Police also were talking to a lawyer who said he had seen two men park a car near one of the blast sites in Guwahati and leave nervously. Police were preparing sketches of the pair.

Police were investigating the links of ISF-IM with the Indian Mujahideen, which first emerged in November 2007 and has claimed several major attacks across India this year.

The separatist United Liberation Front of Asom (ULFA) also is suspected, but security experts say the scale and sophistication of the attacks bore the hallmark of Islamist militant groups, and that ULFA may have played only a supporting or logistical role.
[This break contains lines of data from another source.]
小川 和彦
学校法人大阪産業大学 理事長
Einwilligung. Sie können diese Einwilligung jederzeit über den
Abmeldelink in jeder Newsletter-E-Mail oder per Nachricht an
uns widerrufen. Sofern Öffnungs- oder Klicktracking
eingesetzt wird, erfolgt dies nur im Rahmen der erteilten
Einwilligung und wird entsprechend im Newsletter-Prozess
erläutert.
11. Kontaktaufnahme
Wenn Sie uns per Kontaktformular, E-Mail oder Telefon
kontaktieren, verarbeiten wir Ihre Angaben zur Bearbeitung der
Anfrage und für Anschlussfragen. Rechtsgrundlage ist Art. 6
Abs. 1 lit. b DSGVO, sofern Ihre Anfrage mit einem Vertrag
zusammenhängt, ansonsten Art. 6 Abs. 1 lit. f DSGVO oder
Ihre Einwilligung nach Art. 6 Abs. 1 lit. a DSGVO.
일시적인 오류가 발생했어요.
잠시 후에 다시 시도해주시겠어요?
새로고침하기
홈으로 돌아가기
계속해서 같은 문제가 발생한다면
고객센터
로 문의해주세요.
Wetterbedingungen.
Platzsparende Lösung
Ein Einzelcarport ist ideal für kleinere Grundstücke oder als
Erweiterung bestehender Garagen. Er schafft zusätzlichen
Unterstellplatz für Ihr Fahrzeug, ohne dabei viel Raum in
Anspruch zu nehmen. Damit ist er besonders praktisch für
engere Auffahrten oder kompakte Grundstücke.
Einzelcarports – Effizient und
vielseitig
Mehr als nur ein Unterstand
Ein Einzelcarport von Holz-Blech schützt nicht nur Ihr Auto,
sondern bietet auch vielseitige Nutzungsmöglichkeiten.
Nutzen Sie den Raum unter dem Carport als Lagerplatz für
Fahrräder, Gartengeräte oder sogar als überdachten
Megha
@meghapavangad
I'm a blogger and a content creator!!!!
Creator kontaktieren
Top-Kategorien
ULFA has denied any involvement.

Police were trying to find out if ISF-IM was a front for Bangladesh-based Harkat-ul-Jihad al Islami (HuJI) that has often been suspected of attacks on Indian cities. HuJI has ULFA links.

Meanwhile, Prime Minister Manmohan Singh met families of the victims and survivors in Guwahati hospitals amid opposition charges his government had failed to stop a wave of bombings across India.

"Our government is not soft on terror," Singh told reporters outside Guwahati's main hospital.

A tight security blanket was draped over the state after a Hindu-nationalist group linked with India's main opposition Bharatiya Janata Party (BJP) called a day-long shutdown across Assam on Saturday to protest the bombings.